---------- Data ----------

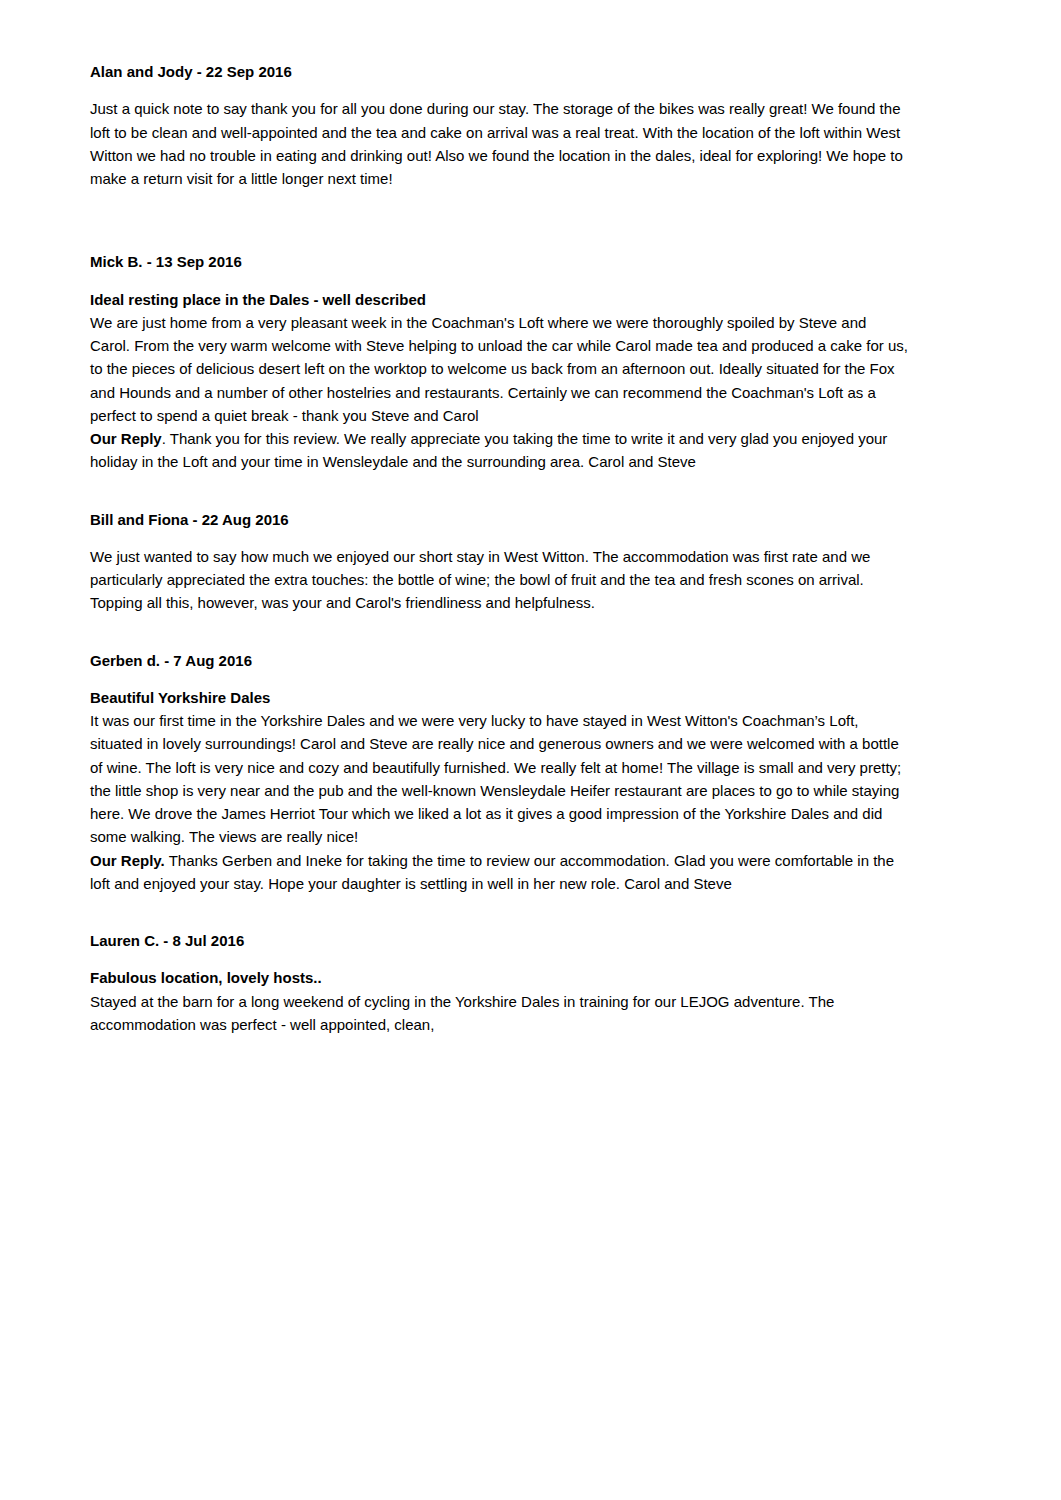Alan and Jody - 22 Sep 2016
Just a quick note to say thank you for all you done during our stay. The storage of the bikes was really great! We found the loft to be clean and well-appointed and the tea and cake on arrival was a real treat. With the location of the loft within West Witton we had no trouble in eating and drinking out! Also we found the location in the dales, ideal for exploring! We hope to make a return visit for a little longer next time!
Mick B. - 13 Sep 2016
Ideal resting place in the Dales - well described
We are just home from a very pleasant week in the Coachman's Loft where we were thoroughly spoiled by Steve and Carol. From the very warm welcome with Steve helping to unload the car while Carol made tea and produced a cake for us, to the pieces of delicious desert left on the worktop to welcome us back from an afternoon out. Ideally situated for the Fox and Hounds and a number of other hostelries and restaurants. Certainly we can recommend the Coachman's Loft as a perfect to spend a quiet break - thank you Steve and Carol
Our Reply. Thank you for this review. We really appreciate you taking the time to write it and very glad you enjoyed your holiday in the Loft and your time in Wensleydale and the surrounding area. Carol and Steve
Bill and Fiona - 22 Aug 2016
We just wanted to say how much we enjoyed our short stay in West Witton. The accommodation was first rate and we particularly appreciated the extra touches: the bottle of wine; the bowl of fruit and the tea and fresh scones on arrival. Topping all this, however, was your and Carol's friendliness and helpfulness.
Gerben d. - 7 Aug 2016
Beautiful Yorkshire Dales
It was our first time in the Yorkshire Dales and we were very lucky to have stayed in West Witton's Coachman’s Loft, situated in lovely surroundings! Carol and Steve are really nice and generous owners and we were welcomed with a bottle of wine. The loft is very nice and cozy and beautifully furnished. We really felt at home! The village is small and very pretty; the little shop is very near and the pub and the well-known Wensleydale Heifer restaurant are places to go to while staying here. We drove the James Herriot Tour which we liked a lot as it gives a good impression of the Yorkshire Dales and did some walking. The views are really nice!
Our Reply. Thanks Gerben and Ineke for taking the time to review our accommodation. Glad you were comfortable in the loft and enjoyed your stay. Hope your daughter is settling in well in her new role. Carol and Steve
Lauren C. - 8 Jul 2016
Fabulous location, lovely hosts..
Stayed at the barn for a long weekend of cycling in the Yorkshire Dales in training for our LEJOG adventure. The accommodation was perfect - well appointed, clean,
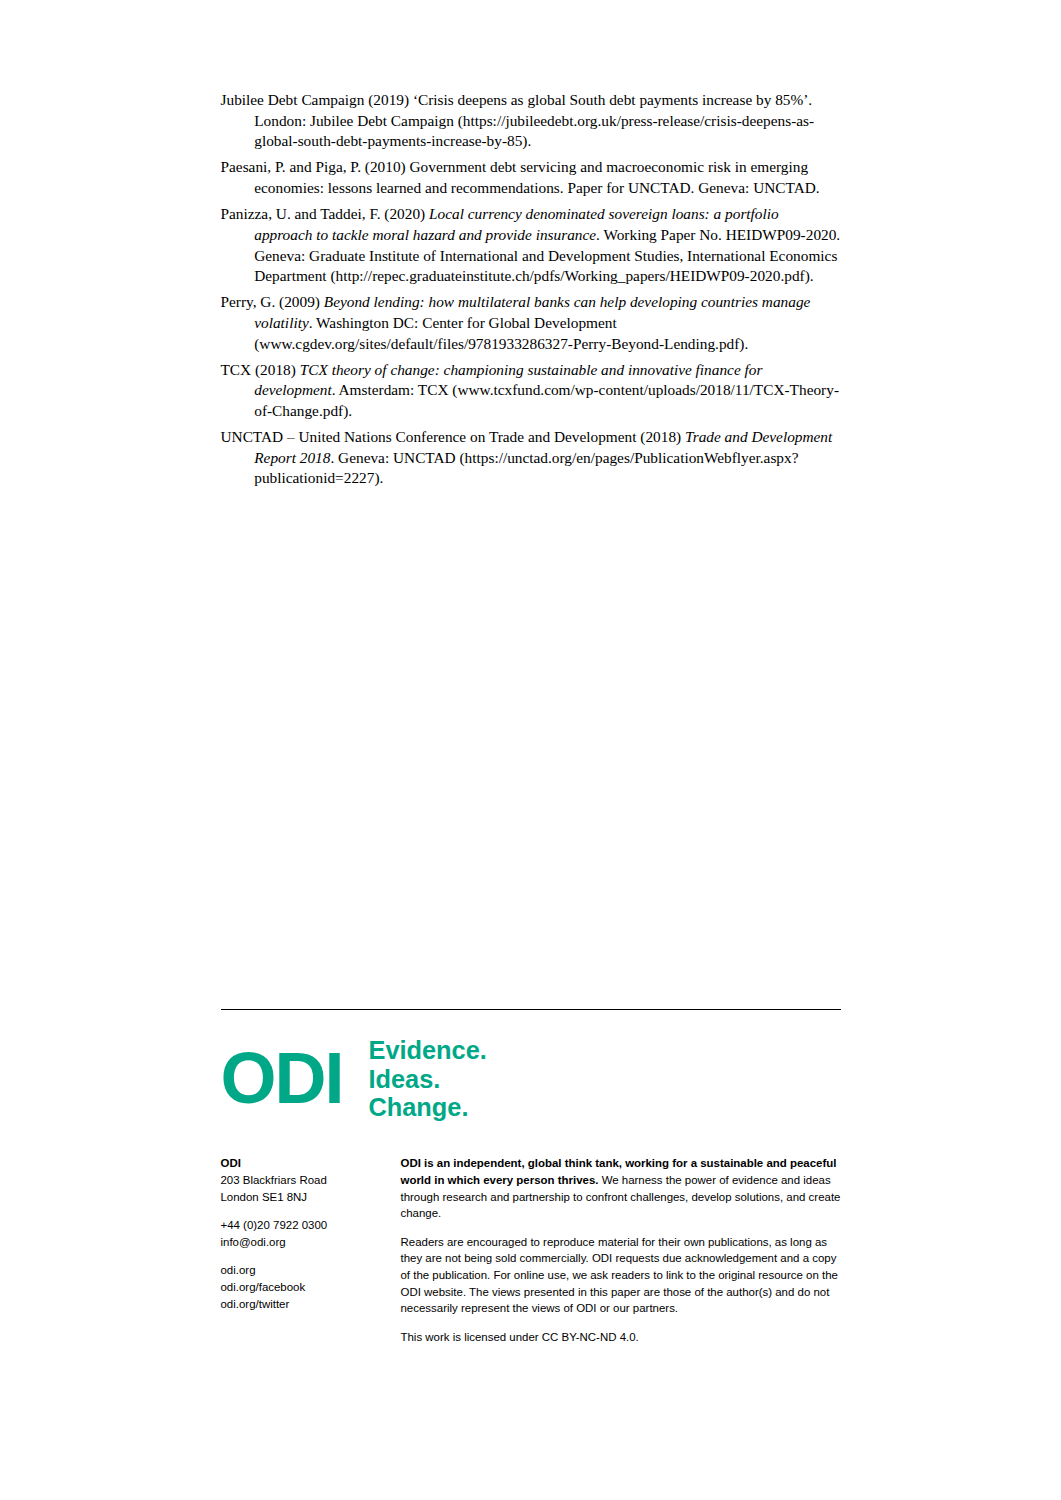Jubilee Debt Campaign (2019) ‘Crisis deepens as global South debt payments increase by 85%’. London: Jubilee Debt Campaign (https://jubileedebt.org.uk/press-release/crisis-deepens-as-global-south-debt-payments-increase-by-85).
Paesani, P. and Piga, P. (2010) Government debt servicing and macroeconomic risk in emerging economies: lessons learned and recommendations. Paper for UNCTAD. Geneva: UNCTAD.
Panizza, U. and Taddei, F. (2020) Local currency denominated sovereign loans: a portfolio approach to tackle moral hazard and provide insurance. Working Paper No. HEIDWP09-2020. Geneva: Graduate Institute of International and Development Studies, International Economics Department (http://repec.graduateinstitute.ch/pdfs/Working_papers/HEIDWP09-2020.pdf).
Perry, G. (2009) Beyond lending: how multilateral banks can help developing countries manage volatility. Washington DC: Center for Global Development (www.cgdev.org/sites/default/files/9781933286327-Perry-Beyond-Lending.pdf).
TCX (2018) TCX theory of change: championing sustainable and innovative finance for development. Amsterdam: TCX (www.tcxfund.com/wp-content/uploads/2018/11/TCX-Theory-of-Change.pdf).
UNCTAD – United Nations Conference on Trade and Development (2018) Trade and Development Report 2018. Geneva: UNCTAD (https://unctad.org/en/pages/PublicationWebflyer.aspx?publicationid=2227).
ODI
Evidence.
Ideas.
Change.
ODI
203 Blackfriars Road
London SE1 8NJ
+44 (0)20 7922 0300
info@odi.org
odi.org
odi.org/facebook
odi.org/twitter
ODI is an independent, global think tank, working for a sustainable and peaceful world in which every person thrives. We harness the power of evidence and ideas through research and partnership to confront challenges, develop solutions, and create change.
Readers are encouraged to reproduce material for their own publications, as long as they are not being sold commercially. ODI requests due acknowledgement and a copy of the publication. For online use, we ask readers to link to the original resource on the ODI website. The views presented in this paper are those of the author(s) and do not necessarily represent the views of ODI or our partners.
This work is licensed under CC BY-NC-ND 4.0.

----------

▸ **Your assignment**: Only the lines from the top of the data through the line with "Bill and Fiona - 22 Aug 2016" should be quoted, exactly and with both ends kept; skip the pictures.

▸ **Task output**:
Alan and Jody - 22 Sep 2016
Just a quick note to say thank you for all you done during our stay. The storage of the bikes was really great! We found the loft to be clean and well-appointed and the tea and cake on arrival was a real treat. With the location of the loft within West Witton we had no trouble in eating and drinking out! Also we found the location in the dales, ideal for exploring! We hope to make a return visit for a little longer next time!
Mick B. - 13 Sep 2016
Ideal resting place in the Dales - well described
We are just home from a very pleasant week in the Coachman's Loft where we were thoroughly spoiled by Steve and Carol. From the very warm welcome with Steve helping to unload the car while Carol made tea and produced a cake for us, to the pieces of delicious desert left on the worktop to welcome us back from an afternoon out. Ideally situated for the Fox and Hounds and a number of other hostelries and restaurants. Certainly we can recommend the Coachman's Loft as a perfect to spend a quiet break - thank you Steve and Carol
Our Reply. Thank you for this review. We really appreciate you taking the time to write it and very glad you enjoyed your holiday in the Loft and your time in Wensleydale and the surrounding area. Carol and Steve
Bill and Fiona - 22 Aug 2016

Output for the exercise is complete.